→ TASK GOAL
According to the table on the tobacco industry's reaction to tobacco legislation in Mexico, what happened to the tobacco market in the months before the health warnings legislation took effect?

→ TEXT PROVIDED
_ _ _

Table II Reaction of tobacco industry after the implementation of tobacco legislation in Mexico 

Reaction of tobacco industry
Smoke-free legislation • E-cigarettes have been popularized among youth and smokers to be used in closed places 100% free of tobacco smoke or as strategy to quit smoking. Sales are prohibited by law, however they are available at malls. Internet and retailers promote use even by pregnant women.
• There is a new strategy to administrate nicotine and promote the initiation among youth and dual use among the adults.10,32
Health warnings • The tobacco market was overstocked the months before legislation entered in force.30
• The package presentation was modified (forms, dimension), some packages have double cover or hard cover.33
• Use new cigarette pack colors that create a visual effect and there is no contrast with the pictogram.
A recent tracking using TPackSS33 confirms:
Advertising, promotion and sponsorship • There are 14’s presentations in all legal brands available in the Mexican market.
• Price promotions are increasingly common in tobacco presentation of 14 units.
• Increasing advertising, promotion at point of sale.
TPackSS33 reveals:
Contents and flavors of tobacco products • An increased menthol product in the Mexican tobacco market.
• Most of the brands have a flavor capsules with “click on” presentation, including Marlboro.

_ _ _

→ SUPPLIED MATERIAL

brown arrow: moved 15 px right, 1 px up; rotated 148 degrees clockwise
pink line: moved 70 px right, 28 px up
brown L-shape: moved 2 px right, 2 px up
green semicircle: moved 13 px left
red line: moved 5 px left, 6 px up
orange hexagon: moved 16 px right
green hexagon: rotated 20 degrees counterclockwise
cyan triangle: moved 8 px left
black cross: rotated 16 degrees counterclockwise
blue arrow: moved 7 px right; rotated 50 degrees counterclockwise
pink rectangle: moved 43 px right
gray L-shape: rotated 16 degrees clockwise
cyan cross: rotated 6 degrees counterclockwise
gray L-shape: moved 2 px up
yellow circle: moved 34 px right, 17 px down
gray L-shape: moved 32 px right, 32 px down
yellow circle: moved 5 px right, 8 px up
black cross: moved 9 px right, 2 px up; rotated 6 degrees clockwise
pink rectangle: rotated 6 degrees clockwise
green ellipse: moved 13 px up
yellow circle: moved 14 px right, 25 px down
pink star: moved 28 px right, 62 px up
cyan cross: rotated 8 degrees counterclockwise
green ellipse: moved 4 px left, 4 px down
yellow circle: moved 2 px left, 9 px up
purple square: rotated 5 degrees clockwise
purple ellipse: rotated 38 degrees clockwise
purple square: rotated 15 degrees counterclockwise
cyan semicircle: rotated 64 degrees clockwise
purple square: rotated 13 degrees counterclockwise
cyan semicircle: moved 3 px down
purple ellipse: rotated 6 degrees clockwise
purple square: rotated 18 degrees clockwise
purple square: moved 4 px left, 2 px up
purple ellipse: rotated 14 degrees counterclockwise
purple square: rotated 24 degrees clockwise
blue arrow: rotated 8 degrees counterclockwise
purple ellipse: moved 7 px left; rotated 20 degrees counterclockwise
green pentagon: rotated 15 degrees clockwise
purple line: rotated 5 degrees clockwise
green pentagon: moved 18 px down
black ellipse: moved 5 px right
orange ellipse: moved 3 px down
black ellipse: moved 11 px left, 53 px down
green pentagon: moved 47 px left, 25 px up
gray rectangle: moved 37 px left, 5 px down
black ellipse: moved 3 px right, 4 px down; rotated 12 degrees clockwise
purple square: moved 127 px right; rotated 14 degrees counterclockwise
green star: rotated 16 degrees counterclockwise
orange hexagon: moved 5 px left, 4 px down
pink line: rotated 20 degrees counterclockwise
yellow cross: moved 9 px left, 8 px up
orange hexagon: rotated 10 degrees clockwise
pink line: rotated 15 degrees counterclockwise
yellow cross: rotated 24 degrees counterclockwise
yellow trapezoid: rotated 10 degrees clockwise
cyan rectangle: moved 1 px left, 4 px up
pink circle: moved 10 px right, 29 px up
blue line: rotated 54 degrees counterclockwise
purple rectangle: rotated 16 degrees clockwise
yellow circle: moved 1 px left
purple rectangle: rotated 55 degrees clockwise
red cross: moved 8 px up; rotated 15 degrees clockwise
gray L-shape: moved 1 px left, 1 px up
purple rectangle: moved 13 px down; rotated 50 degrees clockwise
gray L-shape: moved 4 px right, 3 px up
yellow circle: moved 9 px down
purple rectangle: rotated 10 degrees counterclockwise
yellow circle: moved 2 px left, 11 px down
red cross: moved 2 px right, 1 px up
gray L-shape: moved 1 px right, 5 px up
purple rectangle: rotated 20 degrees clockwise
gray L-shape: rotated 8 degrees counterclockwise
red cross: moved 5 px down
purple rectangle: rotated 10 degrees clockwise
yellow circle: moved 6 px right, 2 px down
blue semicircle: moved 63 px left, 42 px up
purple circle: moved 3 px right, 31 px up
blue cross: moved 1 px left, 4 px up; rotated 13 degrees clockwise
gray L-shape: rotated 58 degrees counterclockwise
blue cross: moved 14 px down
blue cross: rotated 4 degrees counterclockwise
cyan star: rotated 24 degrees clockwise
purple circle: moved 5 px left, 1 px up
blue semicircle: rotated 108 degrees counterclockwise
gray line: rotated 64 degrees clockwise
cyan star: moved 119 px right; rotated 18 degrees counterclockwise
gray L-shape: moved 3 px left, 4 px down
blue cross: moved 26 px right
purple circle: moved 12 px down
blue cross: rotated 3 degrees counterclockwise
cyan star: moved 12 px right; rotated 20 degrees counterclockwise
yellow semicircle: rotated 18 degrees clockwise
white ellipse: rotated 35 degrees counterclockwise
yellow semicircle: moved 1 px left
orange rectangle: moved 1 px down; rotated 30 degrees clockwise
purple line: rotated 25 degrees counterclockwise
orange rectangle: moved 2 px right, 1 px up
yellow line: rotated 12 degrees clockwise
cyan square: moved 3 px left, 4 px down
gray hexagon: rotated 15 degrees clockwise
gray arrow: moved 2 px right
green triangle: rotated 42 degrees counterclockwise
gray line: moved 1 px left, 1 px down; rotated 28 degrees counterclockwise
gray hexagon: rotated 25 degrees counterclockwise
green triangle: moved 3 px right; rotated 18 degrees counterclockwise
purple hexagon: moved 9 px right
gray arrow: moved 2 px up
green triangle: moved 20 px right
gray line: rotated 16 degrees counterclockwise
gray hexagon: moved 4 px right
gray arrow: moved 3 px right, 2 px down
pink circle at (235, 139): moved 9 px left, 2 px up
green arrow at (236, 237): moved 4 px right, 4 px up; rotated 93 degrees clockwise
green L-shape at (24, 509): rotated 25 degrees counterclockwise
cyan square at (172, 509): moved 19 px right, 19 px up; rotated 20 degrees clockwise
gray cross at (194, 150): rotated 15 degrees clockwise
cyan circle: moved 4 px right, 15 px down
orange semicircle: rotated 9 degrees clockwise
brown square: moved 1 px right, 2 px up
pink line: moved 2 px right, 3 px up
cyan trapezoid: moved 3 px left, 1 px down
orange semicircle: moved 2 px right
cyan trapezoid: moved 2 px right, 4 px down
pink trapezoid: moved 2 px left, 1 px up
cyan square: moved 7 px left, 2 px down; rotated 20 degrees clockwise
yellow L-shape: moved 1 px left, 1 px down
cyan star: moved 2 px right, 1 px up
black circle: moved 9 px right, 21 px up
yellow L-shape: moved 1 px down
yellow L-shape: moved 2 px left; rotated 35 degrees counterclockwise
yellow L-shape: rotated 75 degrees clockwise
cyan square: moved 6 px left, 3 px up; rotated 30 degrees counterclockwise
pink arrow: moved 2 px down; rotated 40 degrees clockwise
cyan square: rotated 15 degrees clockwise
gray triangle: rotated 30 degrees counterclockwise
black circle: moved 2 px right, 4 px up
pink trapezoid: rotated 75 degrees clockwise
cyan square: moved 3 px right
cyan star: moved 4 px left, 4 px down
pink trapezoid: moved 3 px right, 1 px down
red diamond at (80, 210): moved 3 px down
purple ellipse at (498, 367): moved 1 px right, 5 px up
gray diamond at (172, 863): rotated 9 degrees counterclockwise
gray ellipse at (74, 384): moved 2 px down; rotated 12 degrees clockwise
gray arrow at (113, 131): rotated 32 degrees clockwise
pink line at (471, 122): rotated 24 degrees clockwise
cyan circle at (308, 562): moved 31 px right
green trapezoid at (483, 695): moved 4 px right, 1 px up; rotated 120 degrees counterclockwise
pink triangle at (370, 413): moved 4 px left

_ _ _

→ WRITTEN SOLUTION
The tobacco market was overstocked.